This section is from the book "Popular Law Library Vol1 Introduction To The Study Of Law Legal History", by Albert H. Putney. Also see: Popular Law-Dictionary.
The reign of Richard II. witnessed an attack upon the growing equitable jurisprudence by the House of Commons. The various grounds of complaint set forth by this body were: (1) That persons were called into the Court of Chancery, not upon any specific complaint, but quibusdam certis de causis; (2) that persons were unlawfully compelled to answer in this new court as to their franc tenement (something almost sacred in the minds of landowners) and to disclose the titles under which such franc tenements were held; and (3) that the course of proceeding was not according to the common law but to that of the Holy Church (i. e., the canon law) and that this extraordinary jurisdiction was employed as a means of extortion. This whole remonstrance is directed against the increasing jurisdiction of the Court and not against its existence. The failure of the House of Commons to secure the reforms above mentioned was followed by the passage of the statute of 17 Richard II., C. 6, providing that where persons were compelled to appear before the Court of Chancery on charges found to be untrue, the Chancellor should have the power to award damages. Damages to defendants in cases where the charges, although true, did not constitute a cause of action were allowed by a statute of the reign of Henry V. By the statute of 15 Henry VI., C. 4, sureties were required for the payment of such damages before the writ of subpoena was allowed to issue. Sureties, however, were required as a matter of fact from the reign of Richard II.
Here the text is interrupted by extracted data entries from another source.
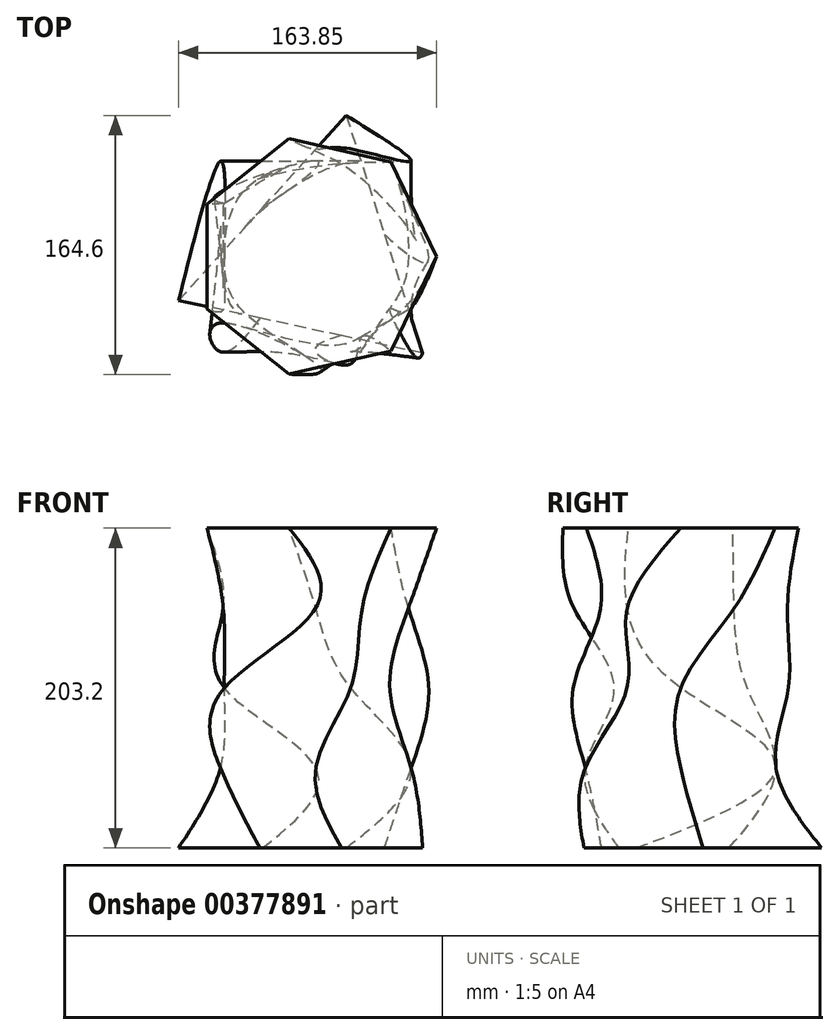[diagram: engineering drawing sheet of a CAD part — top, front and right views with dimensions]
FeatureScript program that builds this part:
annotation { "Feature Type Name" : "Feature", "Feature Type Description" : "" }
export const myFeature = defineFeature(function(context is Context, id is Id, definition is map)
    precondition{}
    {
        {
            var Q0;
            Q0=qCreatedBy(makeId("Top.planeOp"),FACE);
            cPlane(context, id + "F0", {"entities" : qUnion([Q0]), "cplaneType" : CPlaneType.OFFSET, "offset" : 50.8 * mm, "width" : 152.4 * mm, "height" : 152.4 * mm});
        }
        {
            var Q0;
            Q0=qCreatedBy(id+"F0.planeOp",FACE);
            cPlane(context, id + "F1", {"entities" : qUnion([Q0]), "cplaneType" : CPlaneType.OFFSET, "offset" : 50.8 * mm, "width" : 152.4 * mm, "height" : 152.4 * mm});
        }
        {
            var Q0;
            Q0=qCreatedBy(id+"F1.planeOp",FACE);
            cPlane(context, id + "F2", {"entities" : qUnion([Q0]), "cplaneType" : CPlaneType.OFFSET, "offset" : 50.8 * mm, "width" : 152.4 * mm, "height" : 152.4 * mm});
        }
        {
            var Q0;
            Q0=qCreatedBy(id+"F2.planeOp",FACE);
            cPlane(context, id + "F3", {"entities" : qUnion([Q0]), "cplaneType" : CPlaneType.OFFSET, "offset" : 50.8 * mm, "width" : 152.4 * mm, "height" : 152.4 * mm});
        }
        {
            var Q0;
            Q0=qCreatedBy(makeId("Top.planeOp"),FACE);
            var sketch = newSketch(context, id + "F4", { "sketchPlane" : qUnion([Q0])});
            skCircle(sketch, "E0.cCircle", {"center": v(0, 0) * mm, "radius": 45.78 * mm, "construction": true});
            skLineSegment(sketch, "E0.0", {"start": v(19.28, 89.51) * mm, "end": v(67.88, -61.46) * mm});
            skLineSegment(sketch, "E0.1", {"start": v(67.88, -61.46) * mm, "end": v(-87.16, -28.06) * mm});
            skLineSegment(sketch, "E0.2", {"start": v(-87.16, -28.06) * mm, "end": v(19.28, 89.51) * mm});
            skPoint(sketch, "E0.0.midPoint", {"position": v(43.58, 14.03) * mm});
            skSolve(sketch);
        }
        {
            var Q0;
            Q0=qCreatedBy(id+"F0.planeOp",FACE);
            var sketch = newSketch(context, id + "F5", { "sketchPlane" : qUnion([Q0])});
            skCircle(sketch, "E1.cCircle", {"center": v(0, 0) * mm, "radius": 60.55 * mm, "construction": true});
            skLineSegment(sketch, "E1.0", {"start": v(-60.55, 60.55) * mm, "end": v(-60.55, -60.55) * mm});
            skLineSegment(sketch, "E1.1", {"start": v(60.55, 60.55) * mm, "end": v(-60.55, 60.55) * mm});
            skLineSegment(sketch, "E1.2", {"start": v(60.55, -60.55) * mm, "end": v(60.55, 60.55) * mm});
            skLineSegment(sketch, "E1.3", {"start": v(-60.55, -60.55) * mm, "end": v(60.55, -60.55) * mm});
            skPoint(sketch, "E1.0.midPoint", {"position": v(-60.55, 0) * mm});
            skSolve(sketch);
        }
        {
            var Q0;
            Q0=qCreatedBy(id+"F1.planeOp",FACE);
            var sketch = newSketch(context, id + "F6", { "sketchPlane" : qUnion([Q0])});
            skCircle(sketch, "E2.cCircle", {"center": v(0, 0) * mm, "radius": 58.08 * mm, "construction": true});
            skLineSegment(sketch, "E2.0", {"start": v(-58.08, 42.2) * mm, "end": v(-58.08, -42.2) * mm});
            skLineSegment(sketch, "E2.1", {"start": v(22.19, 68.28) * mm, "end": v(-58.08, 42.2) * mm});
            skLineSegment(sketch, "E2.2", {"start": v(71.8, 0) * mm, "end": v(22.19, 68.28) * mm});
            skLineSegment(sketch, "E2.3", {"start": v(22.19, -68.28) * mm, "end": v(71.8, 0) * mm});
            skLineSegment(sketch, "E2.4", {"start": v(-58.08, -42.2) * mm, "end": v(22.19, -68.28) * mm});
            skPoint(sketch, "E2.0.midPoint", {"position": v(-58.08, 0) * mm});
            skSolve(sketch);
        }
        {
            var Q0;
            Q0=qCreatedBy(id+"F2.planeOp",FACE);
            var sketch = newSketch(context, id + "F7", { "sketchPlane" : qUnion([Q0])});
            skCircle(sketch, "E3.cCircle", {"center": v(0, 0) * mm, "radius": 58.78 * mm, "construction": true});
            skLineSegment(sketch, "E3.0", {"start": v(58.78, 33.93) * mm, "end": v(58.78, -33.93) * mm});
            skLineSegment(sketch, "E3.1", {"start": v(58.78, -33.93) * mm, "end": v(0, -67.87) * mm});
            skLineSegment(sketch, "E3.2", {"start": v(0, -67.87) * mm, "end": v(-58.78, -33.93) * mm});
            skLineSegment(sketch, "E3.3", {"start": v(-58.78, -33.93) * mm, "end": v(-58.78, 33.93) * mm});
            skLineSegment(sketch, "E3.4", {"start": v(-58.78, 33.93) * mm, "end": v(0, 67.87) * mm});
            skLineSegment(sketch, "E3.5", {"start": v(0, 67.87) * mm, "end": v(58.78, 33.93) * mm});
            skPoint(sketch, "E3.0.midPoint", {"position": v(58.78, 0) * mm});
            skSolve(sketch);
        }
        {
            var Q0;
            Q0=qCreatedBy(id+"F3.planeOp",FACE);
            var sketch = newSketch(context, id + "F8", { "sketchPlane" : qUnion([Q0])});
            skCircle(sketch, "E4.cCircle", {"center": v(0, 0) * mm, "radius": 69.1 * mm, "construction": true});
            skLineSegment(sketch, "E4.0", {"start": v(76.7, 0) * mm, "end": v(47.82, -59.96) * mm});
            skLineSegment(sketch, "E4.1", {"start": v(47.82, -59.96) * mm, "end": v(-17.07, -74.77) * mm});
            skLineSegment(sketch, "E4.2", {"start": v(-17.07, -74.77) * mm, "end": v(-69.1, -33.28) * mm});
            skLineSegment(sketch, "E4.3", {"start": v(-69.1, -33.28) * mm, "end": v(-69.1, 33.28) * mm});
            skLineSegment(sketch, "E4.4", {"start": v(-69.1, 33.28) * mm, "end": v(-17.07, 74.77) * mm});
            skLineSegment(sketch, "E4.5", {"start": v(-17.07, 74.77) * mm, "end": v(47.82, 59.96) * mm});
            skLineSegment(sketch, "E4.6", {"start": v(47.82, 59.96) * mm, "end": v(76.7, 0) * mm});
            skPoint(sketch, "E4.0.midPoint", {"position": v(62.26, -29.98) * mm});
            skSolve(sketch);
        }
        {
            var Q0;
            Q0=makeQuery(id+"F4.imprint","IMPRINT",FACE,{"disambiguationData":[TD([[makeQuery(id+"F4.imprint","IMPRINT",EDGE,{"derivedFrom":sQuery(id+"F4.wireOp",EDGE,"E0.0")}),-1.0]])]});
            var Q1;
            Q1=makeQuery(id+"F5.imprint","IMPRINT",FACE,{"disambiguationData":[TD([[makeQuery(id+"F5.imprint","IMPRINT",EDGE,{"derivedFrom":sQuery(id+"F5.wireOp",EDGE,"E1.0")}),1.0]])]});
            var Q2;
            Q2=makeQuery(id+"F6.imprint","IMPRINT",FACE,{"disambiguationData":[TD([[makeQuery(id+"F6.imprint","IMPRINT",EDGE,{"derivedFrom":sQuery(id+"F6.wireOp",EDGE,"E2.0")}),1.0]])]});
            var Q3;
            Q3=makeQuery(id+"F7.imprint","IMPRINT",FACE,{"disambiguationData":[TD([[makeQuery(id+"F7.imprint","IMPRINT",EDGE,{"derivedFrom":sQuery(id+"F7.wireOp",EDGE,"E3.0")}),-1.0]])]});
            var Q4;
            Q4=makeQuery(id+"F8.imprint","IMPRINT",FACE,{"disambiguationData":[TD([[makeQuery(id+"F8.imprint","IMPRINT",EDGE,{"derivedFrom":sQuery(id+"F8.wireOp",EDGE,"E4.0")}),-1.0]])]});
            loft(context, id + "F9", {"sheetProfilesArray" : [{ "sheetProfileEntities" : qUnion([Q0]) }, { "sheetProfileEntities" : qUnion([Q1]) }, { "sheetProfileEntities" : qUnion([Q2]) }, { "sheetProfileEntities" : qUnion([Q3]) }, { "sheetProfileEntities" : qUnion([Q4]) }]});
        }
    });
It was also in the reign of Richard II. that the writ of subpoena began to be employed regularly in the Court of Chancery. The invention of this writ is popularly ascribed to John de Waltham, who was Master of the Rolls from 1381 to 1387. This reputation rests for its support upon the petition of House of Commons in reign of Henry IV. praying for the abolition of this new and obnoxious writ and charging its invention to the "craft" of the above mentioned official. This view of the origin of the writ is certainly erroneous. There are authenticated instances of the use of the writ as early as the reign of Edward III. to bring cases before Parliament. This writ, in fact, differed little from the older writ of "quibusdam certis de causis" already much used by the Court of Chancery. The work of John de Waltham was merely the adoption of the writ of subpoena as the ordinary method of bringing defendant before this court. The increased activity of the Court of Chancery (due to other causes) immediately after the adoption of this writ, caused both contemporaneous and future writers to attach an undue importance to the event.
The principle that equity was only a supplemental system of law, controlled in many respects by the common law, appears to have been clearly recognized by both law and equity judges during the early centuries of equity jurisprudence. We find Chief Justice Coke writing: "He who knew not the common law could never judge well in equity, which is a correction of law in some cases." Common law judges often sat in equity cases. For example in Broderip vs. Gyfford it is recorded that: "The matter being somewhat doubtful" a further hearing was ordered, at which two common law judges were called in.